Jak zaakcentował, "trzeba szukać szczęścia w innym miejscu”, skoro Rosjanie ciągle próbują Białorusinów "naginać nie wiadomo dlaczego”. Dodał, że „nie można ciągle tkwić na jednym rynku”.
Łukaszenka po raz kolejny zasugerował, że przyczyną ograniczeń ze strony Rosji nie jest wcale jakość produktów białoruskich. Rosjanie "sprowadzili mleko w proszku z Nowej Zelandii, ktoś dostał za to dolę” – powiedział prezydent.
My powinniśmy pilnować naszych interesów, które nie są sprzeczne z interesami Rosjan. Nic złego im nie dostarczamy. Jak sami kontrolerzy powiedzieli, daj Boże, żeby w Rosji było tak jak na Białorusi. W tym roku będziemy decydować. Robimy coś dobrego, dlaczego ciągle mamy klęczeć – mówił Aleksander Łukaszenka.
Rosyjska Federalna Służba Nadzoru Weterynaryjnego i Fitosanitarnego (Rossielchoznadzor) wprowadziła niedawno kolejne ograniczenia importu z Białorusi niektórych produktów mlecznych z powodu zastrzeżeń dotyczących bezpieczeństwa żywności.
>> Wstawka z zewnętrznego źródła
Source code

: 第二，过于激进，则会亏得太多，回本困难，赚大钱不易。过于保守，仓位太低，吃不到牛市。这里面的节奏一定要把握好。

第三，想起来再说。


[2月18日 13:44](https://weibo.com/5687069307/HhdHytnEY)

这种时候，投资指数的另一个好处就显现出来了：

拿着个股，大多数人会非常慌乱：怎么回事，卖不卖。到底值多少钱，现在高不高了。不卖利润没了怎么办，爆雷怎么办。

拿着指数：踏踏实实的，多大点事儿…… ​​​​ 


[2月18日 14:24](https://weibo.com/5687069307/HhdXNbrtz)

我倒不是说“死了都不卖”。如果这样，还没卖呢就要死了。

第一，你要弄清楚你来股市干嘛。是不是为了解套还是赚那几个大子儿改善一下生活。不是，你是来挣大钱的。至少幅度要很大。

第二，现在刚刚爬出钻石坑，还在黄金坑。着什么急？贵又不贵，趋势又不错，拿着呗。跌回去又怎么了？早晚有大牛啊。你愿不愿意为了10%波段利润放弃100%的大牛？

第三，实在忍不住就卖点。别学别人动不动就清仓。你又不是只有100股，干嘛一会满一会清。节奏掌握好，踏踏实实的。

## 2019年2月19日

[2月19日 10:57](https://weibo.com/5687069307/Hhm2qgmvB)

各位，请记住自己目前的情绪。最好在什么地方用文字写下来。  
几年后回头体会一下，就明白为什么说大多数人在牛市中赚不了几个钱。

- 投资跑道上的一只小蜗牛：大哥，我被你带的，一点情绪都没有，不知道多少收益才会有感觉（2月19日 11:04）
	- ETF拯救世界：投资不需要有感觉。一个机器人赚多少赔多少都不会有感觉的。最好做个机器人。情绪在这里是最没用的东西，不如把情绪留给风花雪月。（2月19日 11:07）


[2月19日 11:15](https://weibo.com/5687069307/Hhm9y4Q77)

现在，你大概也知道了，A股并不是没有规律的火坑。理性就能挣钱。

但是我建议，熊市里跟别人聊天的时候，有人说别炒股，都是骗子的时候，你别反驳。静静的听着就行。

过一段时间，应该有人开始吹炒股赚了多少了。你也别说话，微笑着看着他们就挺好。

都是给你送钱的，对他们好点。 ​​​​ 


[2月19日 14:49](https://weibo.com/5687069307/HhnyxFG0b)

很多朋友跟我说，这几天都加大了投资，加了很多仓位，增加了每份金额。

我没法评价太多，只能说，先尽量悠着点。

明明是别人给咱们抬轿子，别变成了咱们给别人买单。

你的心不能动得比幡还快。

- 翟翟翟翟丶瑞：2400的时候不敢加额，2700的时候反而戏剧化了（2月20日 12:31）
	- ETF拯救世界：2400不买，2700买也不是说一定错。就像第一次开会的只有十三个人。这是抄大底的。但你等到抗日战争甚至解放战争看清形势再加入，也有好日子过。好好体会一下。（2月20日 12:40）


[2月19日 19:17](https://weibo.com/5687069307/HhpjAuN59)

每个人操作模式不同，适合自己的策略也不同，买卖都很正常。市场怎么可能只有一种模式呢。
Białoruskie media zwracają uwagę, że inni importerzy białoruskiego nabiału, jak Ukraina czy Kazachstan, nie zgłaszali zastrzeżeń do bezpieczeństwa. Rosjanie twierdzą, że w mleku znaleźli zakazane substancje.
Od 19 marca trwają kolejne inspekcje rosyjskich specjalistów w białoruskich zakładach mleczarskich.